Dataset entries
------------------------------------------------

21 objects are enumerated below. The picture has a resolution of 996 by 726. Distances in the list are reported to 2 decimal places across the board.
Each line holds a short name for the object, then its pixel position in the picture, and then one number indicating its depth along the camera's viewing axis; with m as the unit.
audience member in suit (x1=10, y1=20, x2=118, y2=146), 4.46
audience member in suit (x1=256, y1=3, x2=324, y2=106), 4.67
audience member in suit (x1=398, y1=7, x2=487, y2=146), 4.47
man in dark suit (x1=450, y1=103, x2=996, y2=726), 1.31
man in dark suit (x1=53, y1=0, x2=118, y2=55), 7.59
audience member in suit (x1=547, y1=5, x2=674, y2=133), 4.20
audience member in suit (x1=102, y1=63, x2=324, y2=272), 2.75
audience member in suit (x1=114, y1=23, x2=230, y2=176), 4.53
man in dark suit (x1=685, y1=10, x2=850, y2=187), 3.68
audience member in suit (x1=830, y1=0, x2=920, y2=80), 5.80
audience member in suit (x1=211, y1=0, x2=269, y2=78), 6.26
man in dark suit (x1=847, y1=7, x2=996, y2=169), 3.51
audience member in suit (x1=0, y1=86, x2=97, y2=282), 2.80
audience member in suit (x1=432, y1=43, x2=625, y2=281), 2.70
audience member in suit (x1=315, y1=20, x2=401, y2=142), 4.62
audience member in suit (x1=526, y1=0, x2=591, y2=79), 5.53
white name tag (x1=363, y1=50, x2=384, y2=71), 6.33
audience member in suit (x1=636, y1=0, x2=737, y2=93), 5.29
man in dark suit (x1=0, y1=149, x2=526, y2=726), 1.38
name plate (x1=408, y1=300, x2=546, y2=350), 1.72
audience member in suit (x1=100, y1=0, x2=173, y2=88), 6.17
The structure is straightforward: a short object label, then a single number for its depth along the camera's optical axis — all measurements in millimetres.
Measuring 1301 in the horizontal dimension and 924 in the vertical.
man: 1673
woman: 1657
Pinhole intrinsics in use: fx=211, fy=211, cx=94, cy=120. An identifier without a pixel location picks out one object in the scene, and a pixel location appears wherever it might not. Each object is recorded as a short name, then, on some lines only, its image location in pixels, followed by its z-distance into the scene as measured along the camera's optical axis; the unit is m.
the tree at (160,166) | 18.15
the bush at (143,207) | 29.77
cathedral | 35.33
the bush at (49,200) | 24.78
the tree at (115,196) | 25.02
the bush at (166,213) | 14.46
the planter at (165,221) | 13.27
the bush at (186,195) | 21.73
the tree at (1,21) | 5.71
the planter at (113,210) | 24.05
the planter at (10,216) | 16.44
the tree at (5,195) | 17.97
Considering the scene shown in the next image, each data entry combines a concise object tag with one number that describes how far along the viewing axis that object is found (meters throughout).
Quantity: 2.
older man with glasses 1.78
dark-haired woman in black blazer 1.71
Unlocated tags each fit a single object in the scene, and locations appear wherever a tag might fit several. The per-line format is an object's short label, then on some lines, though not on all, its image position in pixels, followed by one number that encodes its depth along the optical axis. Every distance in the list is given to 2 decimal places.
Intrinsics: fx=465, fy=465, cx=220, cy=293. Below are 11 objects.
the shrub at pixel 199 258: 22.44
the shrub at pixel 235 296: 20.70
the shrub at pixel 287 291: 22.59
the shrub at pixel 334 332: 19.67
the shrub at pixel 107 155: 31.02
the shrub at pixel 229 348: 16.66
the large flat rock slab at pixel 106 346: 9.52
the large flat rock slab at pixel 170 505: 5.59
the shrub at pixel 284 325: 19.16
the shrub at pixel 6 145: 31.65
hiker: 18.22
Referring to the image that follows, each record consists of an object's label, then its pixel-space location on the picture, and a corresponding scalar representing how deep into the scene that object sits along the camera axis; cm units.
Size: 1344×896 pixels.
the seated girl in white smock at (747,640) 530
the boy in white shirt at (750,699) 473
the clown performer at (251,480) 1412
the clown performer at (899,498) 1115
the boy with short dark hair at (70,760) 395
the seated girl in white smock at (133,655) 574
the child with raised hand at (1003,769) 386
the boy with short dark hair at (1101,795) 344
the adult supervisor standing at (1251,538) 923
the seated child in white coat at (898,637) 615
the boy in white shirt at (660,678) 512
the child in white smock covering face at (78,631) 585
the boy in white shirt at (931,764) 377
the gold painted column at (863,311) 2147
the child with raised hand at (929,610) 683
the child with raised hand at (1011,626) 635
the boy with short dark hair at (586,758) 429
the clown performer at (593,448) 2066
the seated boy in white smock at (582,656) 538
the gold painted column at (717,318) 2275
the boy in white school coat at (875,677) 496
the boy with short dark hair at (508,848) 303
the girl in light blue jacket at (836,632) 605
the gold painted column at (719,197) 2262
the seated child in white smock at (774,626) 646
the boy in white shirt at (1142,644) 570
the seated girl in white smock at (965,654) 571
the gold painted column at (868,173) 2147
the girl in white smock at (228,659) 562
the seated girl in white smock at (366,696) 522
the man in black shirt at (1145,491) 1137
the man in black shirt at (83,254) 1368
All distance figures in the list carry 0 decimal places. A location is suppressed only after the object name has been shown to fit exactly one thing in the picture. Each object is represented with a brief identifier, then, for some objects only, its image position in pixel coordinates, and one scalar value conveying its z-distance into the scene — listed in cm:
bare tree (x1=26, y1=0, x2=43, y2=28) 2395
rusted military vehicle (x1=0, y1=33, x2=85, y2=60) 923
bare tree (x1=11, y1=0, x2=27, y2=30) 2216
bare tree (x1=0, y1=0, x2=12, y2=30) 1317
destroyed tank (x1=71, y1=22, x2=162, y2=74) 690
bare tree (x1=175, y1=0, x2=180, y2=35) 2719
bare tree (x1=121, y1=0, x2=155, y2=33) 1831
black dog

------------------------------------------------

● **TASK DESCRIPTION**:
Starting at the line above that holds "man in dark suit (x1=847, y1=7, x2=996, y2=169), 3.51" and ending at the line that holds "woman: 1657", transcribe each line exactly and include no other lines.

● **REPLY**:
man in dark suit (x1=847, y1=7, x2=996, y2=169), 3.51
audience member in suit (x1=0, y1=86, x2=97, y2=282), 2.80
audience member in suit (x1=432, y1=43, x2=625, y2=281), 2.70
audience member in suit (x1=315, y1=20, x2=401, y2=142), 4.62
audience member in suit (x1=526, y1=0, x2=591, y2=79), 5.53
white name tag (x1=363, y1=50, x2=384, y2=71), 6.33
audience member in suit (x1=636, y1=0, x2=737, y2=93), 5.29
man in dark suit (x1=0, y1=149, x2=526, y2=726), 1.38
name plate (x1=408, y1=300, x2=546, y2=350), 1.72
audience member in suit (x1=100, y1=0, x2=173, y2=88), 6.17
The structure is straightforward: a short object label, then a single number for its depth along the camera's optical axis — all measurements in millimetres.
Measuring 1301 in the horizontal dimension and 924 in the vertical.
man: 1673
woman: 1657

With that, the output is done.